Bordick beats Seattle

HR in 12th decides it

Rodriguez bids hard to match rival, idol

September 11, 1999|By Peter Schmuck | Peter Schmuck,SUN STAFF

In better days, a late-season series between the Orioles and Seattle Mariners would have been cause for great excitement -- a playoff preview featuring several of the top stars in the game.

Now, with no reason to expect a showdown, the fans can only hope for a showcase, and the 43,290 that showed up at Camden Yards last night got their money's worth from two of the sport's most beloved players.

Future Hall of Famer Cal Ripken delivered a four-hit performance that kept him in range of his 3,000th career hit later this season, and potential Hall of Famer Alex Rodriguez carried the Mariners' offense with a run-scoring hit and his 37th home run.

The Orioles eventually emerged with a 5-4 victory on Mike Bordick's 12th-inning homer, which added still another layer of interest to the proceedings, because Bordick was the one top-name, past or present shortstop in the building not known for his power.

But the club's fourth straight victory was largely incidental to the second big offensive performance by Ripken since he returned from his second long stay on the disabled list.

Ripken, who hit his 400th career home run in his second game back, entered last night's game a combined 6-for-30 (.200) since his return.

"It's kind of weird," Ripken said. "When I came back, I didn't have much skill time. I pushed it to get back. You feel good for an at-bat, and you try to hold onto it. That's not always easy to do, when you've missed the amount of time I missed last month. I kind of take it as it comes. I just hope to see the ball well and react to it."

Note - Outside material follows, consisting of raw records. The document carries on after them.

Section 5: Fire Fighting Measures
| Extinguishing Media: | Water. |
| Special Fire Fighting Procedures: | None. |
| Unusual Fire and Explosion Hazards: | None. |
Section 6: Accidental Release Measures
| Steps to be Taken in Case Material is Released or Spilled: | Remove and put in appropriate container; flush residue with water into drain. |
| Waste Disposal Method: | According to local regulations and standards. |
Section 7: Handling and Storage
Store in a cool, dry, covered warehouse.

The legendary shortstop-turned-third baseman singled in each of his four at-bats to increase his career hit total to 2,978, which means that he needs 22 more in the final 21 games of the season to become the 24th player in baseball history to reach 3,000.

He could do it next year, of course, but the quest to get there this year may be the only intrigue left in an otherwise lackluster Orioles season.

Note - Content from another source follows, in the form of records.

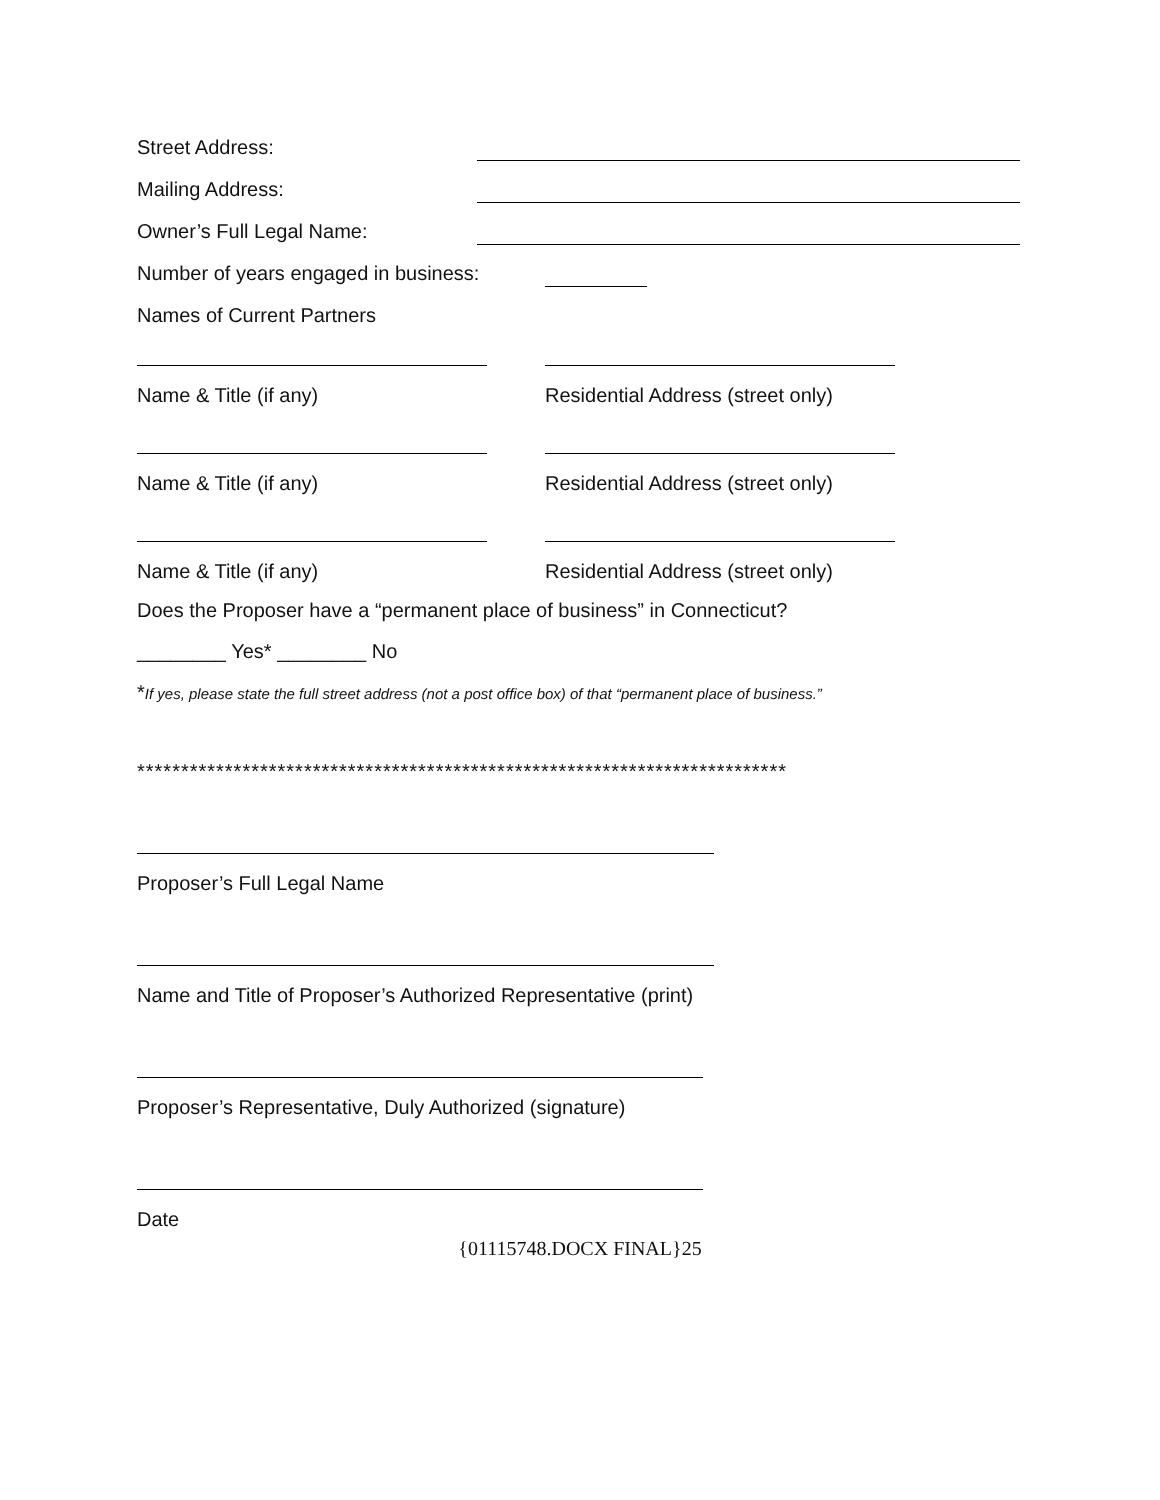Street Address:
Mailing Address:
Owner’s Full Legal Name:
Number of years engaged in business:
Names of Current Partners
Name & Title (if any) Residential Address (street only)
Name & Title (if any) Residential Address (street only)
Name & Title (if any) Residential Address (street only)
Does the Proposer have a “permanent place of business” in Connecticut?
________ Yes* ________ No
*If yes, please state the full street address (not a post office box) of that “permanent place of business.”
**************************************************************************
Proposer’s Full Legal Name
Name and Title of Proposer’s Authorized Representative (print)
Proposer’s Representative, Duly Authorized (signature)
Date
{01115748.DOCX FINAL}25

"I think Cal's having as much fun as he's had in a while," said manager Ray Miller, "because his swing is just terrific right now."

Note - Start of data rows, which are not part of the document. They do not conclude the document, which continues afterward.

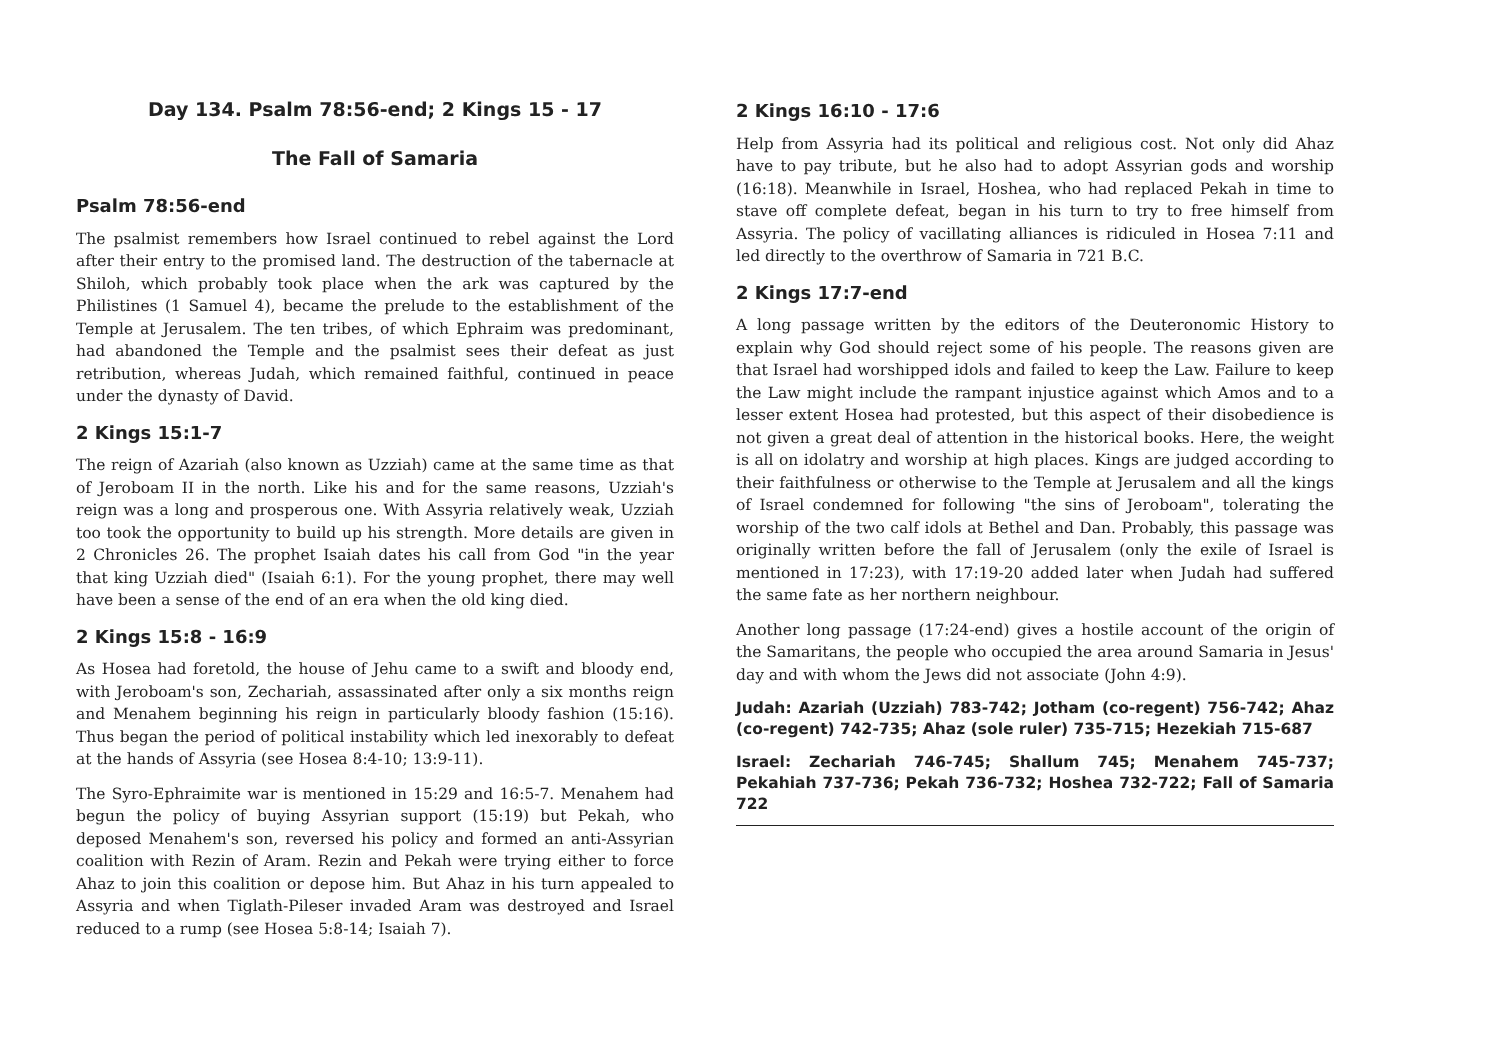Day 134. Psalm 78:56-end; 2 Kings 15 - 17
The Fall of Samaria
Psalm 78:56-end
The psalmist remembers how Israel continued to rebel against the Lord after their entry to the promised land. The destruction of the tabernacle at Shiloh, which probably took place when the ark was captured by the Philistines (1 Samuel 4), became the prelude to the establishment of the Temple at Jerusalem. The ten tribes, of which Ephraim was predominant, had abandoned the Temple and the psalmist sees their defeat as just retribution, whereas Judah, which remained faithful, continued in peace under the dynasty of David.
2 Kings 15:1-7
The reign of Azariah (also known as Uzziah) came at the same time as that of Jeroboam II in the north. Like his and for the same reasons, Uzziah's reign was a long and prosperous one. With Assyria relatively weak, Uzziah too took the opportunity to build up his strength. More details are given in 2 Chronicles 26. The prophet Isaiah dates his call from God "in the year that king Uzziah died" (Isaiah 6:1). For the young prophet, there may well have been a sense of the end of an era when the old king died.
2 Kings 15:8 - 16:9
As Hosea had foretold, the house of Jehu came to a swift and bloody end, with Jeroboam's son, Zechariah, assassinated after only a six months reign and Menahem beginning his reign in particularly bloody fashion (15:16). Thus began the period of political instability which led inexorably to defeat at the hands of Assyria (see Hosea 8:4-10; 13:9-11).
The Syro-Ephraimite war is mentioned in 15:29 and 16:5-7. Menahem had begun the policy of buying Assyrian support (15:19) but Pekah, who deposed Menahem's son, reversed his policy and formed an anti-Assyrian coalition with Rezin of Aram. Rezin and Pekah were trying either to force Ahaz to join this coalition or depose him. But Ahaz in his turn appealed to Assyria and when Tiglath-Pileser invaded Aram was destroyed and Israel reduced to a rump (see Hosea 5:8-14; Isaiah 7).
2 Kings 16:10 - 17:6
Help from Assyria had its political and religious cost. Not only did Ahaz have to pay tribute, but he also had to adopt Assyrian gods and worship (16:18). Meanwhile in Israel, Hoshea, who had replaced Pekah in time to stave off complete defeat, began in his turn to try to free himself from Assyria. The policy of vacillating alliances is ridiculed in Hosea 7:11 and led directly to the overthrow of Samaria in 721 B.C.
2 Kings 17:7-end
A long passage written by the editors of the Deuteronomic History to explain why God should reject some of his people. The reasons given are that Israel had worshipped idols and failed to keep the Law. Failure to keep the Law might include the rampant injustice against which Amos and to a lesser extent Hosea had protested, but this aspect of their disobedience is not given a great deal of attention in the historical books. Here, the weight is all on idolatry and worship at high places. Kings are judged according to their faithfulness or otherwise to the Temple at Jerusalem and all the kings of Israel condemned for following "the sins of Jeroboam", tolerating the worship of the two calf idols at Bethel and Dan. Probably, this passage was originally written before the fall of Jerusalem (only the exile of Israel is mentioned in 17:23), with 17:19-20 added later when Judah had suffered the same fate as her northern neighbour.
Another long passage (17:24-end) gives a hostile account of the origin of the Samaritans, the people who occupied the area around Samaria in Jesus' day and with whom the Jews did not associate (John 4:9).
Judah: Azariah (Uzziah) 783-742; Jotham (co-regent) 756-742; Ahaz (co-regent) 742-735; Ahaz (sole ruler) 735-715; Hezekiah 715-687
Israel: Zechariah 746-745; Shallum 745; Menahem 745-737; Pekahiah 737-736; Pekah 736-732; Hoshea 732-722; Fall of Samaria 722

Rodriguez, who has long identified Ripken as his idol and inspiration, is only in the early stages of his already stellar career but appears to be well-positioned to challenge Ripken's distinction as the greatest power-hitting shortstop of all time.

He already has 143 home runs in only his fourth full season in the major leagues. Ripken holds the record for home runs by a shortstop with 345, which would appear reachable for a player who hasn't reached his 25th birthday.

"I think when people watch him play, they don't realize that he's a big guy," said Miller. "And he's just starting to fill out. He's what, 24? That's scary."

In their wildest dreams, Baltimore baseball fans even can envision him doing it in an Orioles uniform, because it appears that the Mariners won't be able to afford both Rodriguez and superstar Ken Griffey after their contracts expire in the next couple of years.

The Mariners are making their first and only stop in Baltimore this year. The institution of interleague play in 1997 was intended to increase opportunities for fans to see the top stars from both leagues. But it also cut into the number of games each club plays against non-divisional opponents in the same league.

So, Orioles fans have only this four-game series to enjoy the exploits of Rodriguez and Griffey, two of the sport's most popular players, and Orioles pitchers have only four games to try to contain a Mariners lineup that leads the majors with 217 home runs.

Rodriguez provided the game's first offensive highlight in the top of the first inning, when he delivered a two-out, opposite-field single off spot starter Doug Linton to give the Mariners a short-lived lead.

No surprise there. Rodriguez has made a habit of dinging up the Orioles' pitching staff. He entered the game with a .353 career average against Baltimore and had driven in eight runs in the first six meetings this year.

Mariners starter Paul Abbott kept the Orioles' lineup quiet for a couple of innings but fell victim in the third to an error and an infield hit that helped load the bases for sizzling slugger Albert Belle, who lined a double into left-center field to drive home two runs and put the Orioles on top.

The double extended Belle's hitting streak to 10 games and increased his team-leading RBI total to 102, but -- almost amazingly -- it was only his first hit with the bases loaded all season.

The Orioles added a third run in the fourth inning after loading the bases again, this time with no outs, on Ripken's second hit of the game, a muffed-tag play by Seattle second baseman David Bell and a walk to rookie Jerry Hairston.

Ripken would score on a sacrifice fly by Mike Figga, but that was all the Orioles would get from the promising opportunity, and Rodriguez would make them regret it.